Abstract

In line with the goal of cleaner and quieter aircraft, this paper investigates propeller acoustics aiming to improve turboprops noise emissions, as they represent the best choice for short and medium range flights in terms of fuel efficiency. CFD is used to analyse the propeller-airframe interaction physics, and assess propeller installation effects, for a full scale twinengined aircraft. The employed propellers represent advanced designs currently used in modern aircraft and the cases of co-rotating and counter-rotating top-in layout are considered. The URANS approach is used on grids of up to 195 M points aiming to directly extract from CFD the noise tonal content.
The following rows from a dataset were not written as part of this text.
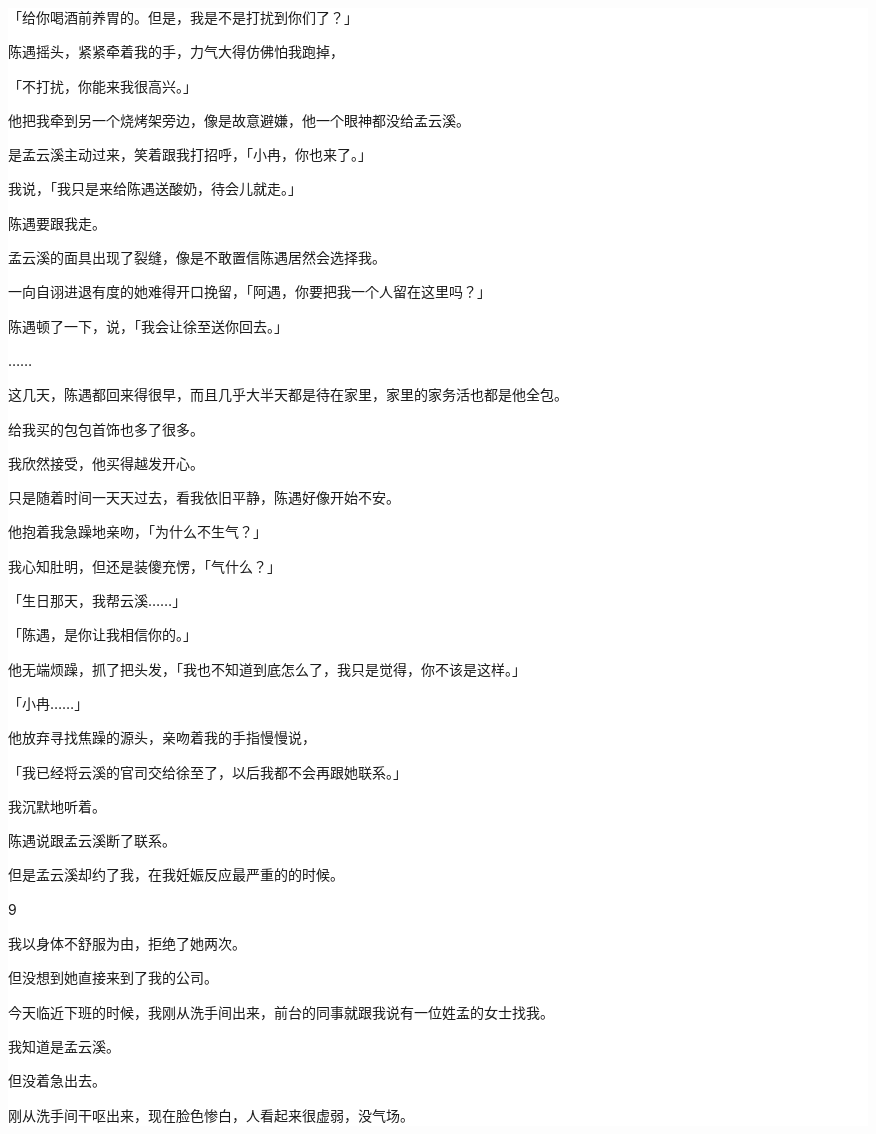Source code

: 「给你喝酒前养胃的。但是，我是不是打扰到你们了？」

陈遇摇头，紧紧牵着我的手，力气大得仿佛怕我跑掉，

「不打扰，你能来我很高兴。」

他把我牵到另一个烧烤架旁边，像是故意避嫌，他一个眼神都没给孟云溪。

是孟云溪主动过来，笑着跟我打招呼，「小冉，你也来了。」

我说，「我只是来给陈遇送酸奶，待会儿就走。」

陈遇要跟我走。

孟云溪的面具出现了裂缝，像是不敢置信陈遇居然会选择我。

一向自诩进退有度的她难得开口挽留，「阿遇，你要把我一个人留在这里吗？」

陈遇顿了一下，说，「我会让徐至送你回去。」

……

这几天，陈遇都回来得很早，而且几乎大半天都是待在家里，家里的家务活也都是他全包。

给我买的包包首饰也多了很多。

我欣然接受，他买得越发开心。

只是随着时间一天天过去，看我依旧平静，陈遇好像开始不安。

他抱着我急躁地亲吻，「为什么不生气？」

我心知肚明，但还是装傻充愣，「气什么？」

「生日那天，我帮云溪……」

「陈遇，是你让我相信你的。」

他无端烦躁，抓了把头发，「我也不知道到底怎么了，我只是觉得，你不该是这样。」

「小冉……」

他放弃寻找焦躁的源头，亲吻着我的手指慢慢说，

「我已经将云溪的官司交给徐至了，以后我都不会再跟她联系。」

我沉默地听着。

陈遇说跟孟云溪断了联系。

但是孟云溪却约了我，在我妊娠反应最严重的的时候。

9

我以身体不舒服为由，拒绝了她两次。

但没想到她直接来到了我的公司。

今天临近下班的时候，我刚从洗手间出来，前台的同事就跟我说有一位姓孟的女士找我。

我知道是孟云溪。

但没着急出去。

刚从洗手间干呕出来，现在脸色惨白，人看起来很虚弱，没气场。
Numerical results are first validated against modelscaled experimental data. A comparison between results of the full aircraft and a propeller in isolation is also carried out. Full aircraft predictions show significant differences in the external acoustics between port and starboard sides for the co-rotating case, with a louder noise generated by the inboard-up propeller. The counter-rotating layout shows a more regular distribution of overall noise, with on average slightly higher noise levels towards the front and the rear of the cabin. Acoustic predictions from an isolated propeller in axial flight significantly underestimate noise levels even on the fuselage sides where the aircraft masks the other propeller, showing the relevance of the propeller-airframe interactions in the evaluation of actual sound pressure levels in flight.